### What the exercise asks
I would like every line of the records below that contains the word "middle" copied.
══ Recorded information
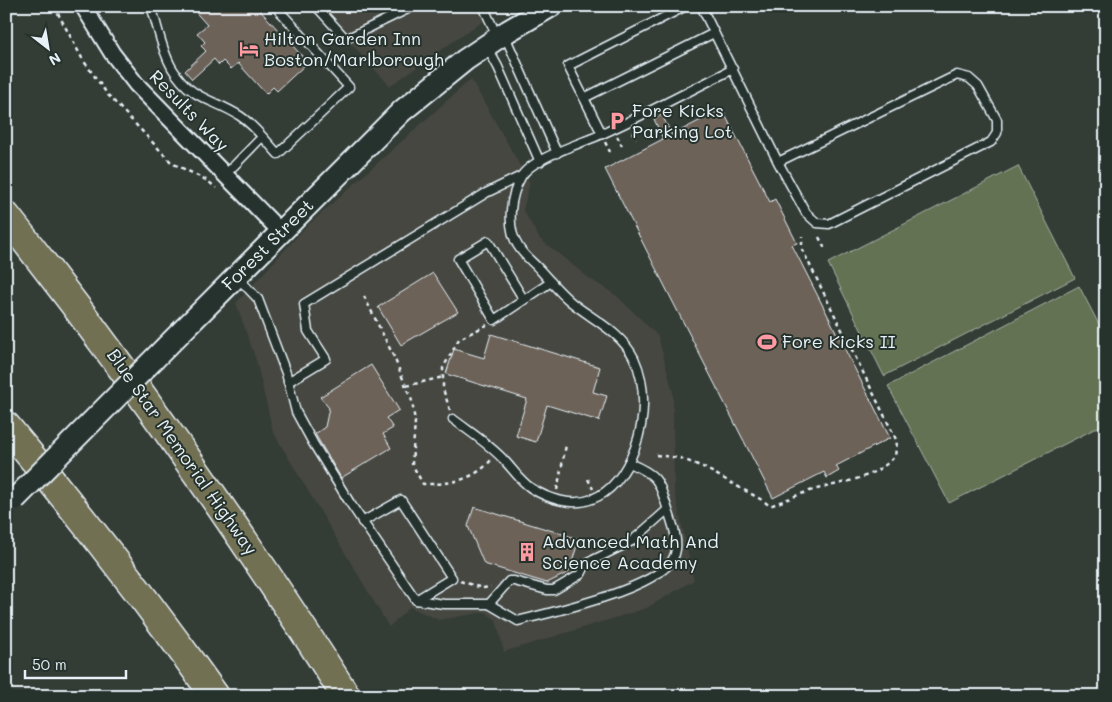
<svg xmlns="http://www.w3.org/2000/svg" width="1112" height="702" font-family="Mali,sans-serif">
	<rect width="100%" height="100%" fill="#343c36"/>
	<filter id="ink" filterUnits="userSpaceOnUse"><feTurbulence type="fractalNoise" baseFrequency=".02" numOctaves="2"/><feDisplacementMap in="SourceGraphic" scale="10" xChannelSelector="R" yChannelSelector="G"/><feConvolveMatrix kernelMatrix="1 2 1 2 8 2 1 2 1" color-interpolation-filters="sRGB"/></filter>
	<g filter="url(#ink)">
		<g fill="#454740">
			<polygon points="316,6 508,6 471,29 390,86"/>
			<polygon points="471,79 530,183 523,210 540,239 589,278 617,296 658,336 673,392 674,489 694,580 647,608 504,652 496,620 485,612 439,620 410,607 389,627 273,432 256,360 236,303 306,227"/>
		</g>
		<g fill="#647253" stroke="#a6b2a6">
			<polygon points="1018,166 1075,278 884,376 828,263"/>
			<polygon points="1079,286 1106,338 1106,423 949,503 888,386"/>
		</g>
		<g fill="#6d6258" stroke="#e8f1f8">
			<polygon points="190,6 256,6 303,57 300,59 305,65 277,91 273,87 266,94 238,63 231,69 223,61 219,65 214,59 192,79 185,71 206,51 201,46 205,42 197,33 207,25"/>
			<polygon points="722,109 770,202 775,199 797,243 792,245 890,438 836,466 839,471 827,478 824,472 773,498 605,169 663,139 654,119 662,115 672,135"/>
			<polygon points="433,273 458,312 401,345 378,307"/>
			<polygon points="491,334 600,367 593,392 607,396 599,421 547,405 536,442 516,436 527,399 446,374 454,349 484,358"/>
			<polygon points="371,365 399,410 386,418 393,428 383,434 391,448 341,478 315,434 325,427 329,408 320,397"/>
			<polygon points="474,507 579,539 569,572 547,583 484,564 468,526"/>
		</g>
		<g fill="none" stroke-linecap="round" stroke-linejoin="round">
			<g stroke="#e8f1f8" stroke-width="11">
				<g id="lane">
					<path d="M151 6C158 27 161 49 172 68 192 101 212 98 240 116 254 125 266 141 278 154L349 87 275 6"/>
					<polyline points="316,6 346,39 414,6"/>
					<polyline points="483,6 497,36"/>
					<polyline points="701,6 778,162 806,213 817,223 829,224 991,142 997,133 997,120 978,86 969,78 957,75 778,162"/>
					<polyline points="505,36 557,153"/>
					<polyline points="487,47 498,67 540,162"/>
					<polyline points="584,98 714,33"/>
					<polyline points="602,134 568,66 686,6"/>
					<polyline points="225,175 262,137"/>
					<polyline points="238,278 258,299 286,373 296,412 313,443 350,503 416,600 444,604 489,604 509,581 514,581 547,590 554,590 581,574 585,566 591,561 632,541 667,510"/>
					<polyline points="524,300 488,241 458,259 494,320 551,282"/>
					<polyline points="288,382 326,359 308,331 304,304 486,193 521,176"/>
					<path d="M453 419C470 432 489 444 503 459 512 468 520 481 531 488 548 499 573 507 592 499 614 491 627 469 635 448 645 420 647 386 634 358 621 332 592 319 571 302 560 293 550 281 540 270 533 262 524 256 518 246 506 227 510 196 521 177 531 158 583 143 602 134 646 114 689 91 733 69"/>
					<polyline points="362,522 401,500 452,578 416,600"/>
					<path d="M489 604 518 621C550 612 666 588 675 554 679 541 673 526 669 513 658 482 662 477 629 463"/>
				</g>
			</g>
			<g stroke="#e8f1f8" stroke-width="19">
				<polyline id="street" points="83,6 112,53 136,84 281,232"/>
			</g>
			<g stroke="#e8f1f8" stroke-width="25">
				<polyline id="secondary" points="167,346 402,111 465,60 508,31 551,6"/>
			</g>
			<g stroke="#e8f1f8" stroke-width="31">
				<g id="highway">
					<path d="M6 216C128 370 240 530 346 696"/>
					<path d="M6 426C79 513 149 603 215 696"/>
				</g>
			</g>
			<g stroke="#e8f1f8" stroke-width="2.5" stroke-dasharray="4 4" stroke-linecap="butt">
				<polyline points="54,6 83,60 108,95 172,163 208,181 216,188"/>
				<polyline points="632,132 636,139"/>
				<polyline points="617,136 622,146"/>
				<polyline points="605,142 610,152"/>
				<polyline points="819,237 826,251"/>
				<path d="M364 296 394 357 412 401 415 422 412 464 423 484C448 485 475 480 491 460"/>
				<polyline points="406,386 443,377"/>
				<polyline points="450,410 443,389 443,368 459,339 487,325"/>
				<path d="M656 455 680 458 703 467 762 500 770 506C786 500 801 493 817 489 844 482 876 478 895 456L897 442 894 435 802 249V236"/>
				<polyline points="588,479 593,489"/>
				<polyline points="557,490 566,445"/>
				<polyline points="460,581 482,588 491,587"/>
			</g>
			<use href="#lane" stroke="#26332d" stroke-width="8"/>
			<use href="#street" stroke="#26332d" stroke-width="15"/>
			<use href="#secondary" stroke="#26332d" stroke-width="21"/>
			<use href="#highway" stroke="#716f52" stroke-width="28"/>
			<g stroke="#e8f1f8" stroke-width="25" stroke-linecap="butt">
				<polyline id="secondary-bridge" points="15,499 167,346"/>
			</g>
			<use href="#secondary-bridge" stroke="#26332d" stroke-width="21"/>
		</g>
	</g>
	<defs>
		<g id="hotel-bare" transform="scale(1.5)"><path d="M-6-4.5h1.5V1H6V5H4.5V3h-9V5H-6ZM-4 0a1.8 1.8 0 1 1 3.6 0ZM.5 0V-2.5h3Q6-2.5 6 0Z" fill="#ff9aa2" stroke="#26332d" stroke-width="2.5" paint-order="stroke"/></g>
		<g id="parking-bare" transform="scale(1.5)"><path d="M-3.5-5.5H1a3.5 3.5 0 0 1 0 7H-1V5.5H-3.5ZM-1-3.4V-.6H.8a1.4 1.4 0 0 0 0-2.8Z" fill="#ff9aa2" stroke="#26332d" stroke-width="2.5" paint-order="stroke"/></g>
		<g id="stadium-bare" transform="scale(1.5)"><path d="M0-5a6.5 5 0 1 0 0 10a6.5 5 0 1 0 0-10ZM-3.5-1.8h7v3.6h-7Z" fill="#ff9aa2" stroke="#26332d" stroke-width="2.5" paint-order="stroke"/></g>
		<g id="building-bare" transform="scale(1.5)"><path d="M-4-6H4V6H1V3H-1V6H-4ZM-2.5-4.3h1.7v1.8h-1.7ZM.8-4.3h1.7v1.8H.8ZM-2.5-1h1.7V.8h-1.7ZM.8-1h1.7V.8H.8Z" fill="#ff9aa2" stroke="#26332d" stroke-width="2.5" paint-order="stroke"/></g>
	</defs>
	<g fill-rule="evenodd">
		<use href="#hotel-bare" x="249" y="49"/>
		<use href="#parking-bare" x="617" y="121"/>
		<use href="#stadium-bare" x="767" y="342"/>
		<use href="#building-bare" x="527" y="552"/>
	</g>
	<g text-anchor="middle" stroke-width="4" stroke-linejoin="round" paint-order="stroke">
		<g font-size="18" fill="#e8f1f8" stroke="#26332d" text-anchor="start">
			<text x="264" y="45">Hilton Garden Inn<tspan x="264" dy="21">Boston/Marlborough</tspan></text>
			<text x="632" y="117">Fore Kicks<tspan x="632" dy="21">Parking Lot</tspan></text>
			<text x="782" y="348">Fore Kicks II</text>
			<text x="542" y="548">Advanced Math And<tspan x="542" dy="21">Science Academy</tspan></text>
		</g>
		<g font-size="18" fill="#e8f1f8" stroke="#26332d">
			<text transform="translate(189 111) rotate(46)" y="6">Results Way</text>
			<text transform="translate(268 245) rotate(-45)" y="6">Forest Street</text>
			<text transform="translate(182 452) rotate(55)" y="6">Blue Star Memorial Highway</text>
		</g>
	</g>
	<rect width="1112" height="702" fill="none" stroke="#26332d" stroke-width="25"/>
	<rect x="12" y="12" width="1087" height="677" fill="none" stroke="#e8f1f8" stroke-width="2" filter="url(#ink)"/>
	<g transform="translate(48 48) rotate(149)" stroke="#26332d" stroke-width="4" paint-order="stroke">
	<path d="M0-4L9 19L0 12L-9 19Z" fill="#e8f1f8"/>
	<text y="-8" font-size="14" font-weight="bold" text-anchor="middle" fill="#e8f1f8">N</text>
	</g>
	<path d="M25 670v8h101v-8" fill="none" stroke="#e8f1f8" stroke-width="2.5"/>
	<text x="32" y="670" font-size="15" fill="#e8f1f8" stroke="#26332d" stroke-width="4" paint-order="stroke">50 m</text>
</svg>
════
### Solved exercise
	<g text-anchor="middle" stroke-width="4" stroke-linejoin="round" paint-order="stroke">
	<text y="-8" font-size="14" font-weight="bold" text-anchor="middle" fill="#e8f1f8">N</text>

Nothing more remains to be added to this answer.